- _Data listing_
++++

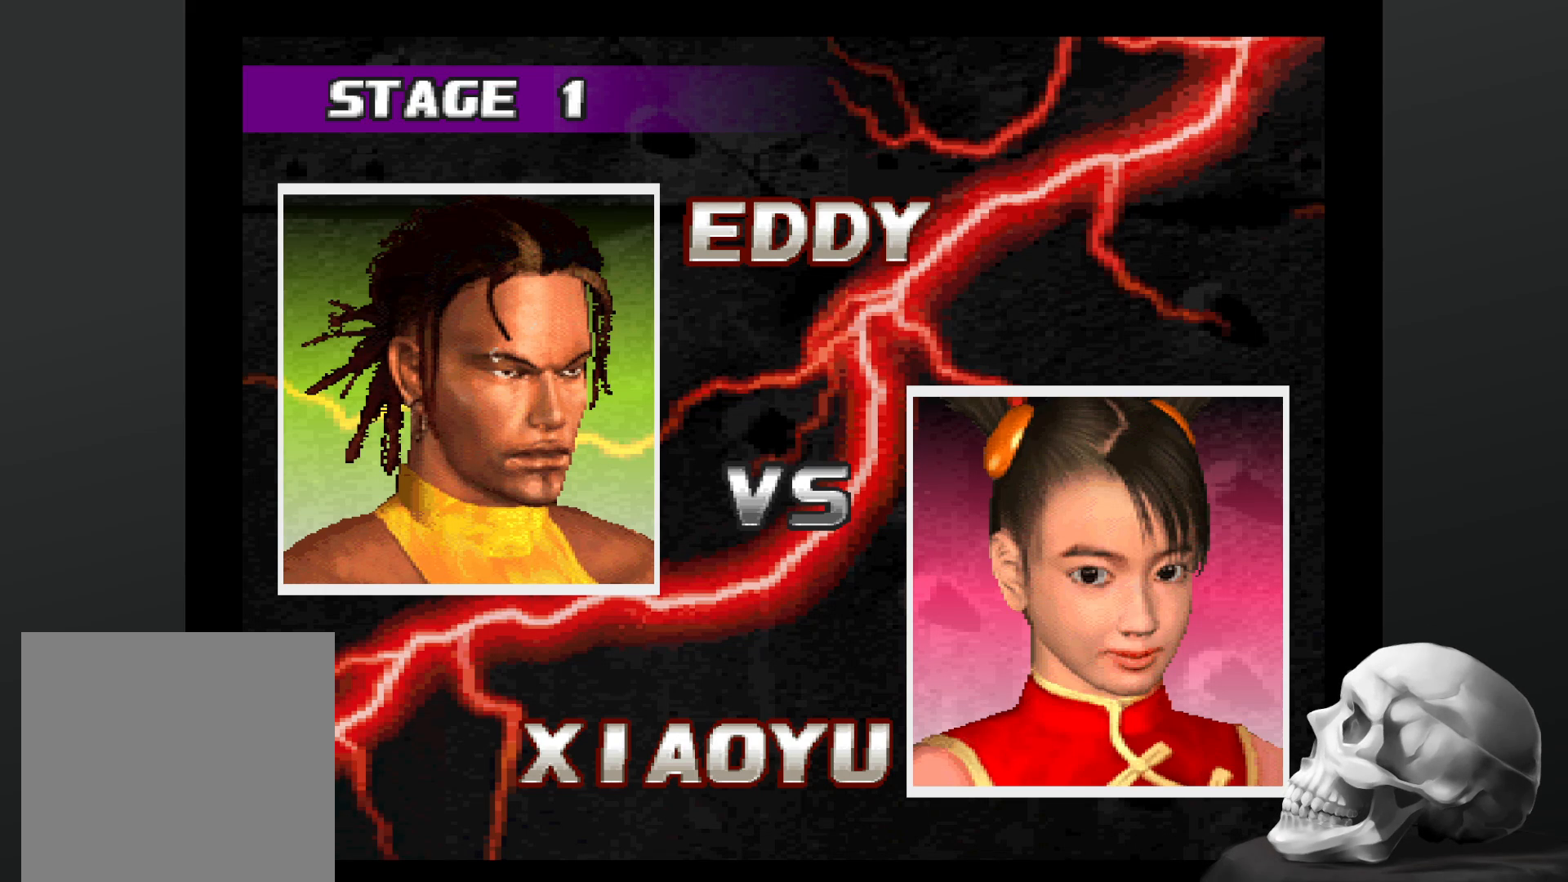
Gameplay with a controller (PlayStation layout); each line is a JSON object with the inputs held at the frame after it. "events" lists button and stick changes between this image and that frame as [ms after this image, input, new state], when the widget could be followed in between. Not read: CROSS DPAD_DOWN DPAD_LEFT DPAD_RIGHT L3 R1 R3.
{"buttons": [], "left_stick": "center", "right_stick": "center", "events": []}
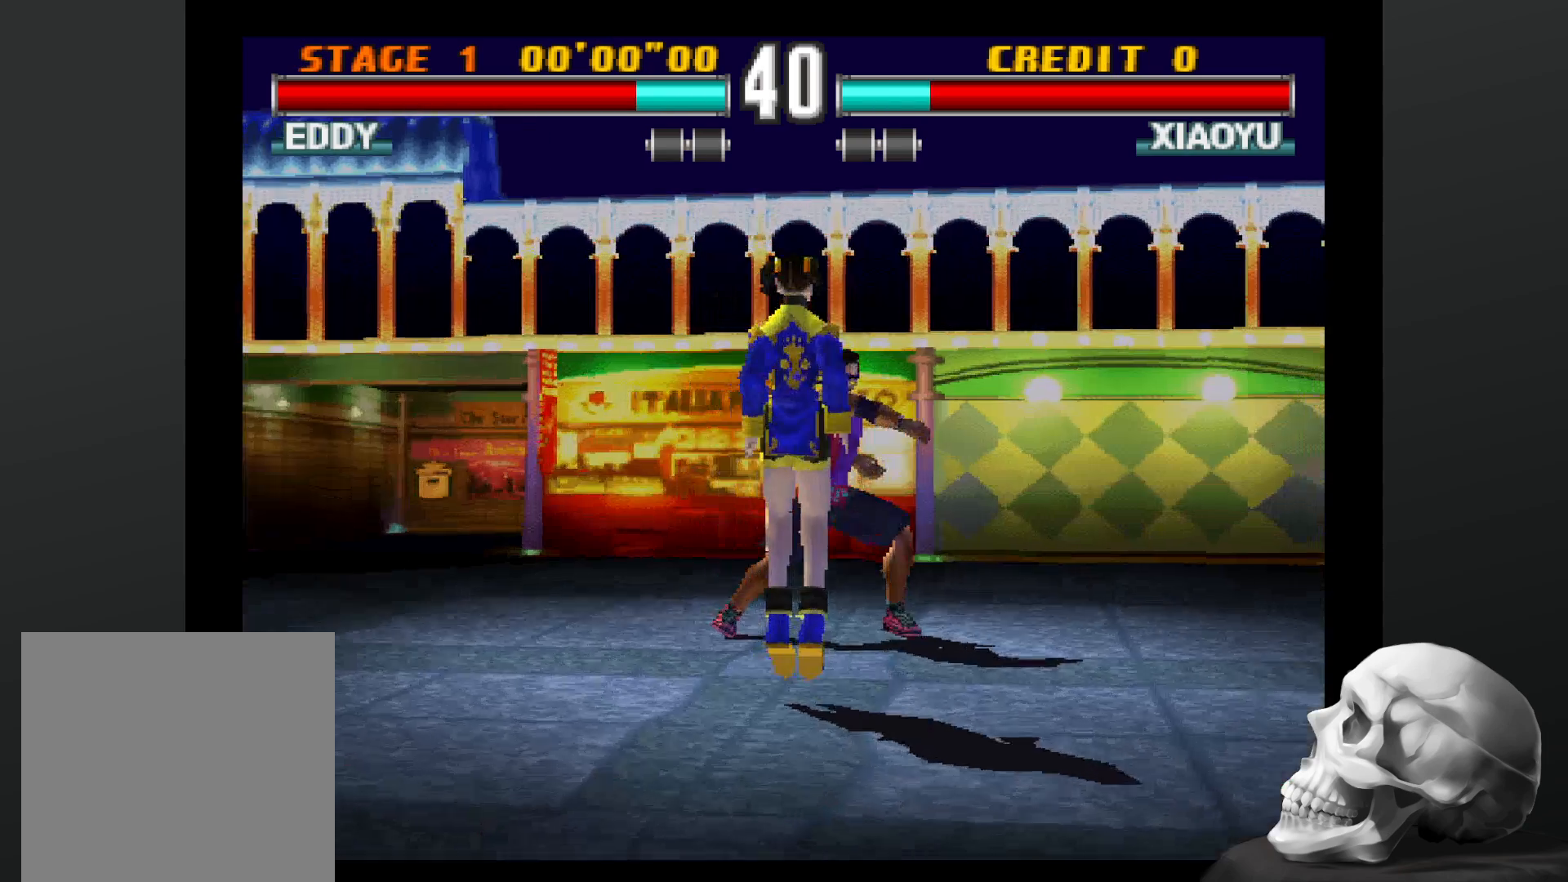
{"buttons": [], "left_stick": "center", "right_stick": "center", "events": []}
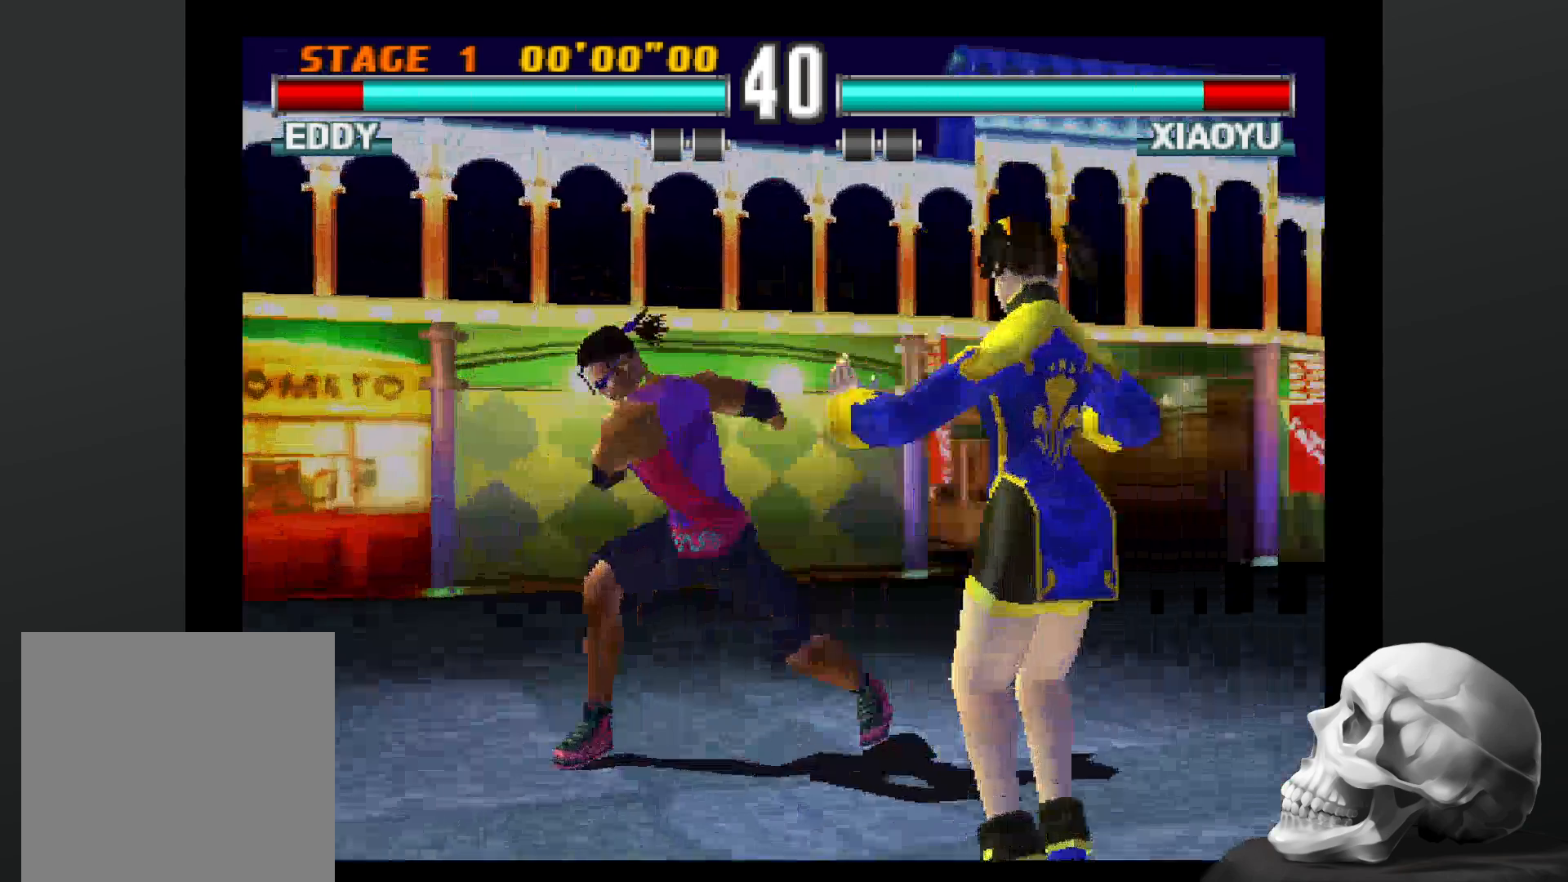
{"buttons": [], "left_stick": "center", "right_stick": "center", "events": []}
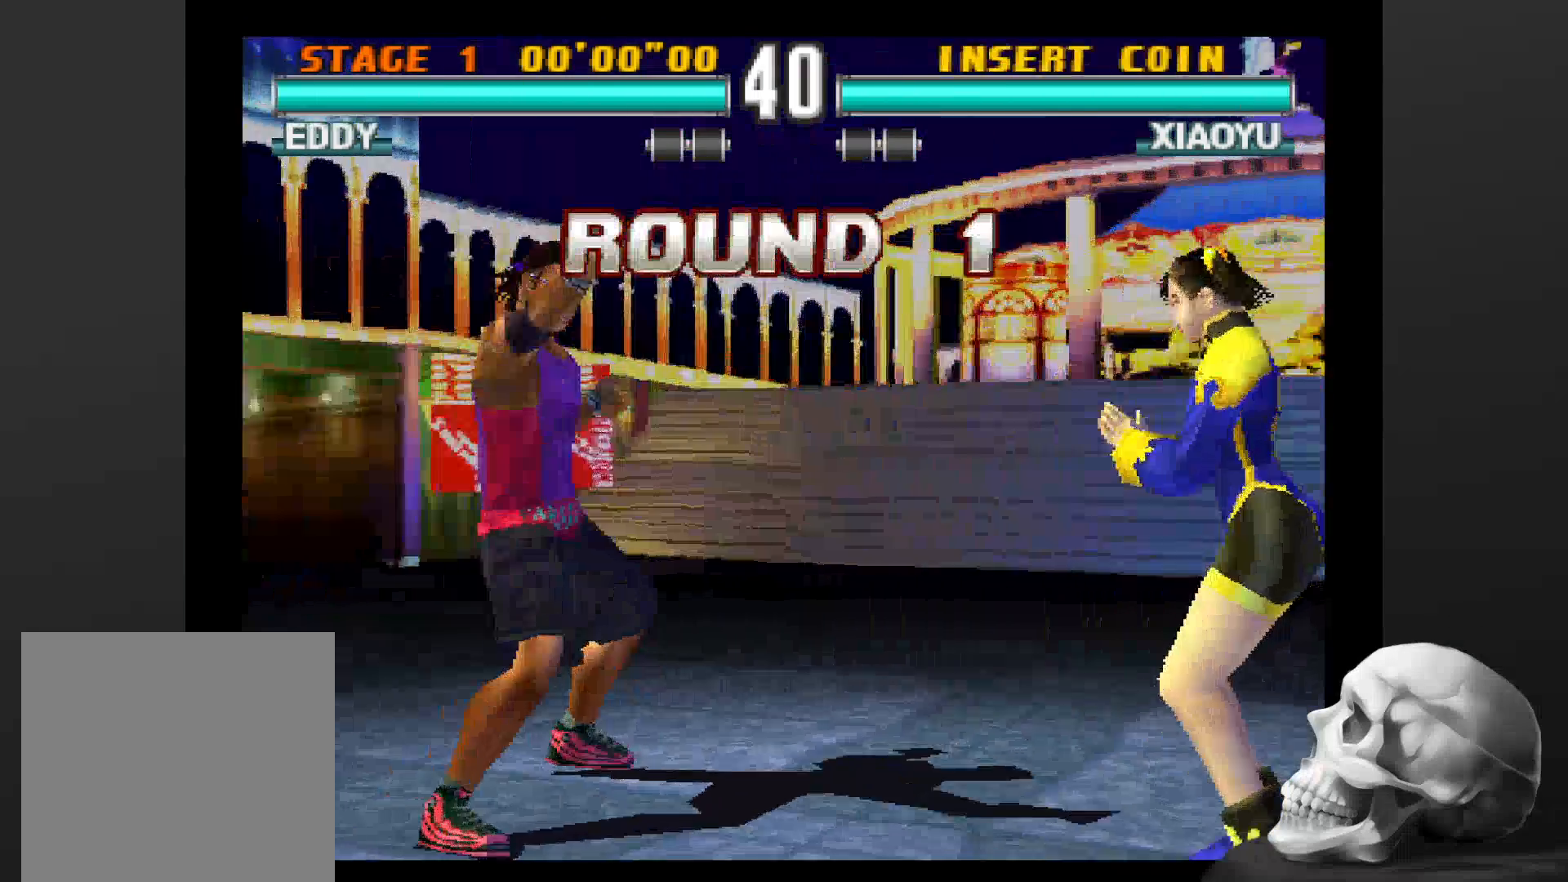
{"buttons": [], "left_stick": "center", "right_stick": "center", "events": []}
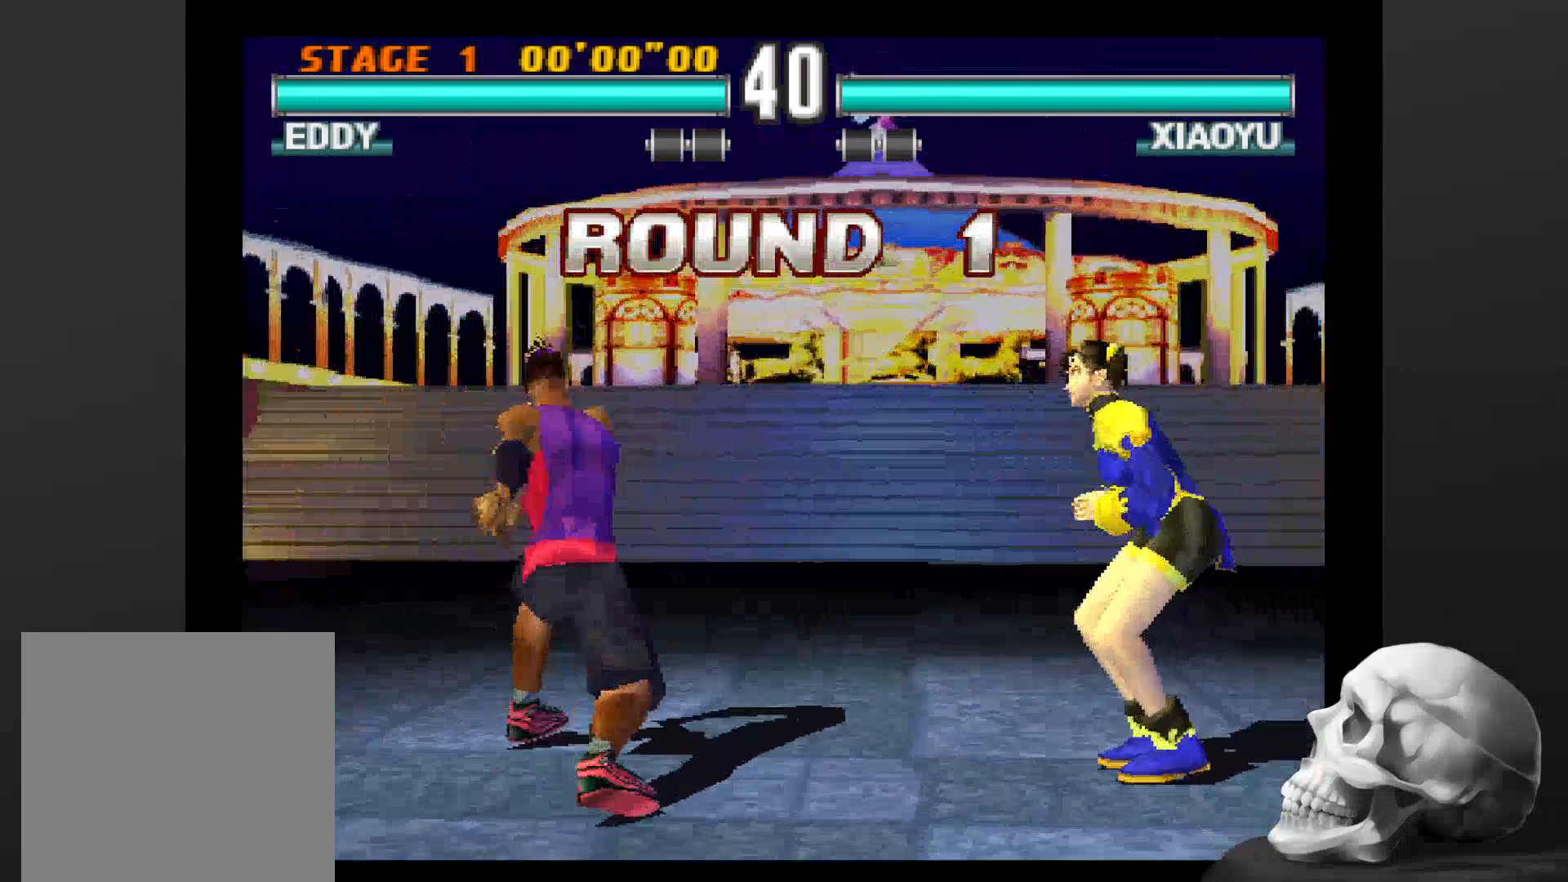
{"buttons": [], "left_stick": "center", "right_stick": "center", "events": []}
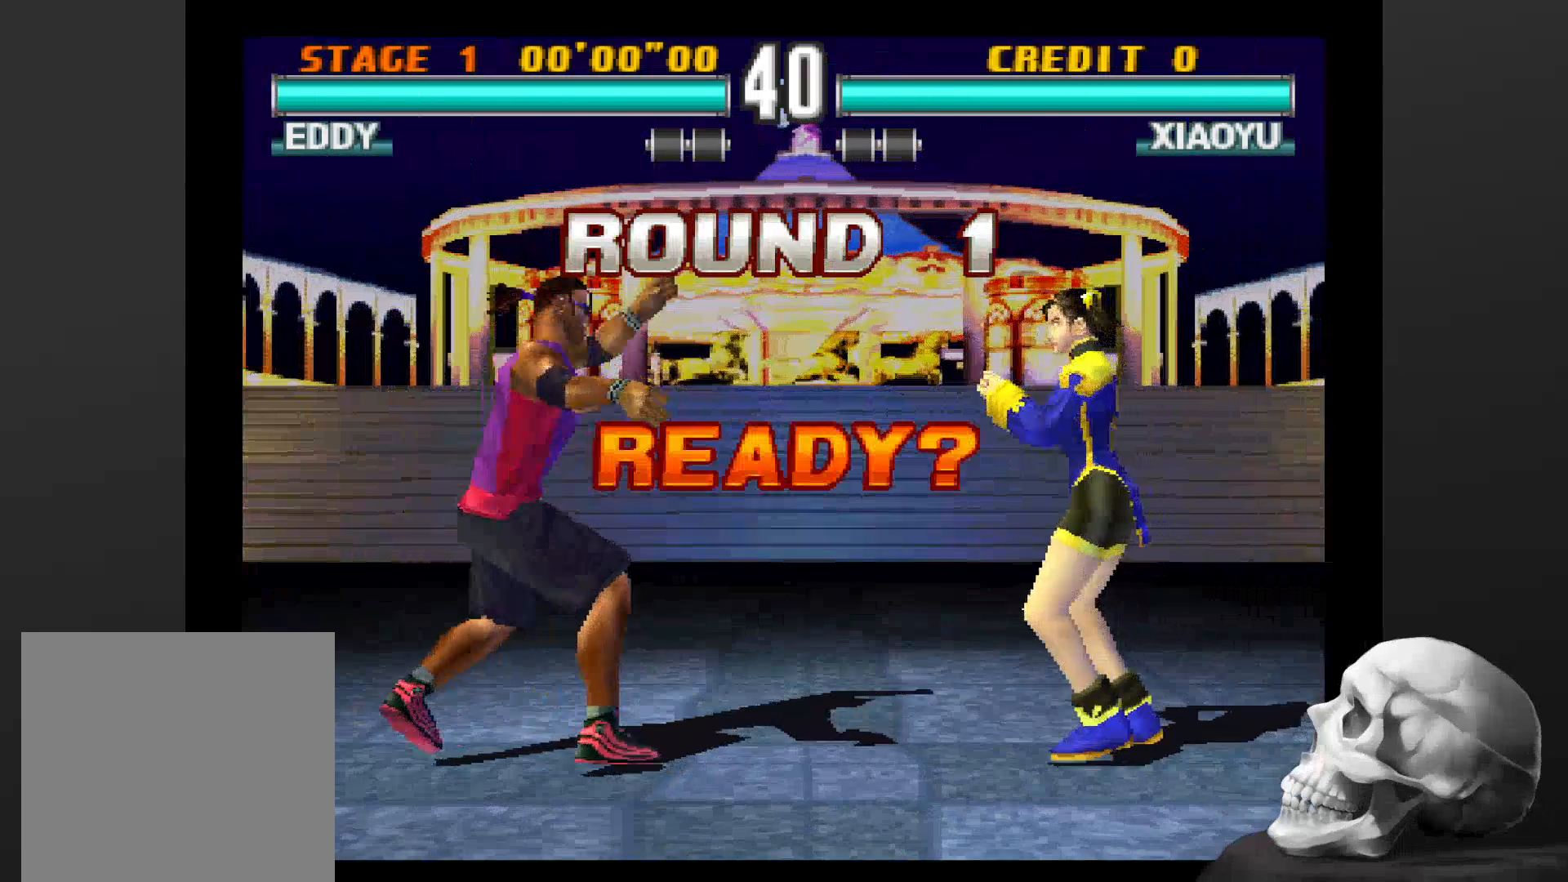
{"buttons": [], "left_stick": "center", "right_stick": "center", "events": []}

++++

- _What to work on_
Pictures are not part of the copy; reproduce everything else in the records exactly.

- _Expected answer_
Gameplay with a controller (PlayStation layout); each line is a JSON object with the inputs held at the frame after it. "events" lists button and stick changes between this image and that frame as [ms after this image, input, new state], when the widget could be followed in between. Not read: CROSS DPAD_DOWN DPAD_LEFT DPAD_RIGHT L3 R1 R3.
{"buttons": [], "left_stick": "center", "right_stick": "center", "events": []}
{"buttons": [], "left_stick": "center", "right_stick": "center", "events": []}
{"buttons": [], "left_stick": "center", "right_stick": "center", "events": []}
{"buttons": [], "left_stick": "center", "right_stick": "center", "events": []}
{"buttons": [], "left_stick": "center", "right_stick": "center", "events": []}
{"buttons": [], "left_stick": "center", "right_stick": "center", "events": []}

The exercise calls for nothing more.